こういうとき、もっと交友関係が広ければ、と後悔する。私は友達が少ないし、後輩から好かれるような先輩でもなければ、先輩から好かれるような後輩でもない。うーん、うーん、と唸って悩んでいるところに手を差し伸べてくれたのは意外にもクラスのギャル集団の一人だった。



「分かったよー」

「え、ほんと?すごくない?」

「うちめっちゃ交友関係広いからね」



 ふふん、とちょっと自慢げに笑った彼女から渡されたメモにはあの日好きになると決めた人の名前と学年が書いてあった。彼は一学年上の先輩で、上條先輩というらしい。



「でもなんかダブりらしいよ」

「マジで」

「うちの高校でもダブりっているんだ・・・」



 呆れるを通り越して感心している友達をよそに私は机に座っている彼女は続ける。



「あとなんかバンド組んでるらしーよ」

「バンド?」

「うん」

「・・・メンバーとか分かったりする?」

「・・・知りたい?」



 ピンクのグロスが光る唇をにやりと持ち上げた彼女は心底面白そうに私を見ている。その顔に本当は今は好きじゃないんだよね、結構どうでもいいかも、なんてことは言えるはずもなく、とりあえず頷く。私の隣にいる友達は事情を知っているからちょっと呆れたような顔をしていた。

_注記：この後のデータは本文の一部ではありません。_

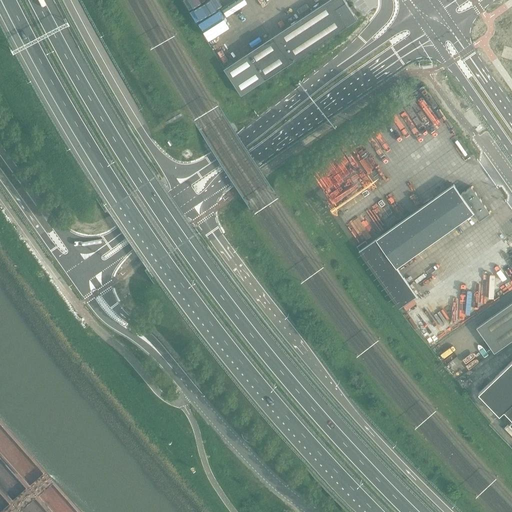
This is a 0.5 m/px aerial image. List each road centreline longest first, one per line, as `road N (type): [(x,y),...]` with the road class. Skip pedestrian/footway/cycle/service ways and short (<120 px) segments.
road 1 (motorway): [(410,511),(265,352),(182,243),(36,0)]
road 2 (motorway): [(8,0),(162,257),(312,450),(375,511)]
road 3 (motorway): [(447,511),(339,399),(188,207)]
road 4 (unclassified): [(188,207),(430,37)]
road 5 (unclassified): [(180,399),(158,393),(92,324),(0,199)]
road 6 (motorway): [(176,191),(68,0)]
road 7 (unclassified): [(344,62),(176,191)]
road 8 (unclassified): [(310,511),(260,471),(190,392)]
road 9 (motorway): [(82,264),(0,148)]
road 10 (unclassified): [(430,37),(511,145)]
road 11 (motorway): [(0,175),(74,279)]
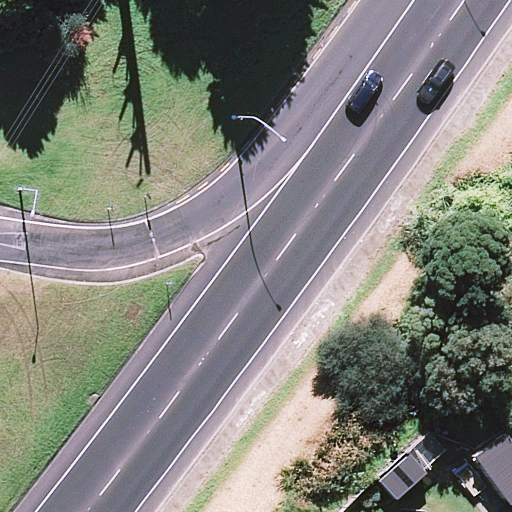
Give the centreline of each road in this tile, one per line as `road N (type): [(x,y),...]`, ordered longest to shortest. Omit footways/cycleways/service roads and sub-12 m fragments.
road 1 (trunk): [(436,0),(339,164),(92,511)]
road 2 (trunk): [(0,238),(98,248),(151,238),(199,215),(268,156),(413,0)]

「仕方ないなぁ!じゃあそのポッキー一袋ちょうだい!」

「あ、いいよ。どうぞ」



 開けてなかったポッキーを一袋渡すと彼女はやったーと言いながら袋を開けて一本口にくわえた。



「で、メンバーとは」

「一年の男の子と二組の菅原、あと滝だって」

「滝?」

「うん」



 思わず教室を見渡すけどそこに滝の姿はなく、マジで?と聞くとマジマジ、と早くも二本目をかじっている彼女が返した。
 滝は一年のときから一緒のクラスメートだ。たまに会話を交わすぐらいの仲だけど特に嫌いなわけでもないしたぶん嫌われてもいない。なんということだ。まさか上條先輩と繋がってる人間が同じクラスにいるなんて。しかし、滝がバンド。あんまりイメージできない。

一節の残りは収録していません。